S’agissant de politique discographique, notre Philharmonique s’est fait un nom sur la scène internationale en gravant des pages oubliées de maîtres sous-estimés. Ce qui ne l’empêche pas d’emprunter à l’occasion la voie royale du mainstream, en abordant des chefs-d’œuvre immarcescibles des grands compositeurs. Ainsi, c’est à une rencontre au sommet que nous convie l’OPL avec l’enregistrement, dans la superbe acoustique de la Philharmonie, de La Mer, premier volet d’une intégrale des œuvres pour orchestre de Claude Debussy.
« Me revoici avec ma vieille amie la mer, c’est vraiment la chose de la nature qui vous remet le mieux en place », note le compositeur en villégiature à Dieppe. Lorsqu’on entend l’allant confondant avec lequel nos musiciens parlent le langage debussyste, on se dit que cette partition exerce sur eux le même effet revigorant : celui d’un bain de jouvence. Debussy souhaitait que sa Mer soit « belle et délicate » ? La lecture d’Emmanuel Krivine rend pleinement justice à cet idéal du créateur, tant le maestro y démontre abondamment son don rare, celui de phraser les lignes mélodiques avec autant de rigueur analytique que d’élégance. Évitant l’écueil d’un sentimentalisme débridé, affichant au contraire un sens aigu de la forme en même temps qu’un souci pointilleux de la nuance et une attention soutenue à l’unité organique de cette « biologie sonore », le capitaine Krivine, nimbé de l’autorité que confère la maîtrise goethéenne de la maturité, conduit le trois-mâts luxembourgeois contre vents et marées avec une poigne qui en impose.
Nul doute, le chef grenoblois connaît chaque recoin de l’œuvre phare de son compatriote. Étagement des plans sonores, décomposition des motifs, progression dynamique qui ne cesse d’enfler jusqu’au coup de timbale final fortissimo, miroitement des vagues, reflets du soleil sur la mer scintillante : tout est détaillé à la faveur d’une approche dont le pointillisme « objectiviste » est en adéquation avec le jaillissement ininterrompu qu’implique la conjonction inédite d’une forme « ouverte » et d’un développement symphonique. Cette manière très fouillée pour ne pas dire « boulézienne » sied tout à fait à une Mer que son auteur souhaitait non seulement « belle et délicate », mais encore « innombrable et finement diverse ».
Et que dire d’Images, l’autre triptyque qui complète le programme de ce CD, sinon que cet ouvrage s’avère être, lui aussi, une somptueuse fête sonore. Dans le premier volet (Gigues), loin de se contenter d’un chromo impressionniste évoquant l’Écosse, le patron de l’OPL se livre à la peinture d’un homme au cœur blessé. Triptyque à l’intérieur du triptyque, le deuxième volet (Iberia) est « un concentré d’Espagne plus vrai que nature » (Harry Halbreich), dont l’épisode central (Les Parfums de la nuit) avait « étreint jusqu’aux larmes » un certain Maurice Ravel, l’un des rares à avoir pris d’emblée la mesure de la modernité révolutionnaire de l’œuvre.

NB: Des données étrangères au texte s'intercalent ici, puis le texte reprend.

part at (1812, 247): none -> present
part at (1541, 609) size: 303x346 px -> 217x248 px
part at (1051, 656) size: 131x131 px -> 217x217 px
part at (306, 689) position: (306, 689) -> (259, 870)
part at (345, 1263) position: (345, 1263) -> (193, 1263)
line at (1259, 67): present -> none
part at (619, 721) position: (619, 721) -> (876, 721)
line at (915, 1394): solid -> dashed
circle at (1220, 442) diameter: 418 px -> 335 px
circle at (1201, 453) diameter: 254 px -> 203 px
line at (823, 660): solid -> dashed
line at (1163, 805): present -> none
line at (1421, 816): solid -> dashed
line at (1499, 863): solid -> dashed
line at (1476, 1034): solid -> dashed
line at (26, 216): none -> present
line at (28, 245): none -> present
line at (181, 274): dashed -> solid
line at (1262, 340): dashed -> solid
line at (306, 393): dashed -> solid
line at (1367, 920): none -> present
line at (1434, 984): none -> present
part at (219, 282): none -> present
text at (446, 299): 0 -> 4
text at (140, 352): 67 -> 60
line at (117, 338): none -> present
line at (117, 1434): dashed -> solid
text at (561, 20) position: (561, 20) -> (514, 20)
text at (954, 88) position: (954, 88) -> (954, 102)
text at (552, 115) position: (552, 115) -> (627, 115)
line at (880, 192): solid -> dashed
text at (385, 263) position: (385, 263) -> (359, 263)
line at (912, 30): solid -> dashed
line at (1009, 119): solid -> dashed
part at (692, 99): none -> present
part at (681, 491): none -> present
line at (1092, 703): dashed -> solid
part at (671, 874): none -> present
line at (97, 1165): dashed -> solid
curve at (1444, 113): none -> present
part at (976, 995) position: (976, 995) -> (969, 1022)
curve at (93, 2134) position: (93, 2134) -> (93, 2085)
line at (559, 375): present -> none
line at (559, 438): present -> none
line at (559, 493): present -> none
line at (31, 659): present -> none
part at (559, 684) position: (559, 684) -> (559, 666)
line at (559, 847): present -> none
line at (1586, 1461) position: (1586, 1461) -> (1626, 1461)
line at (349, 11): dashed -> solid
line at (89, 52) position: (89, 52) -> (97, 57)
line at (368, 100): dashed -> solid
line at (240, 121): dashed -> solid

Le chef en restitue l’atmosphère pénétrante grâce à une vision acérée et néanmoins poétique, aussi obstinée dans sa volonté de clarification que dans sa densité narrative. Images s’achève par Rondes de printemps, un tableau « à la française », d’une poésie aussi charmeuse que délicate, empreint, comme dit Louis Laloy, de « la grâce vaporeuse et cependant précise d’un paysage de Corot ». En maître ès alchimie de couleurs et d’harmonies, Krivine insuffle vie à ces tableaux avec le concours de solistes rompus à la musique française et qui brillent de mille attraits (le hautbois d’amour dans le premier tableau, le cor du deuxième tableau, le violon solo du troisième).
L’art debussyste, fait d’allusions, est ici saisi à la racine, débarbouillé de la gangue qui s’y est accumulée au fil du temps. Du très, très grand art : celui d’un chef de grande classe et d’une phalange qui en veut. Voilà un compact comme on les aime, exempt d’effets, mais bourré à ras bord de fragrances capiteuses qui vous transportent sur un océan de bonheur. À se procurer sans tarder.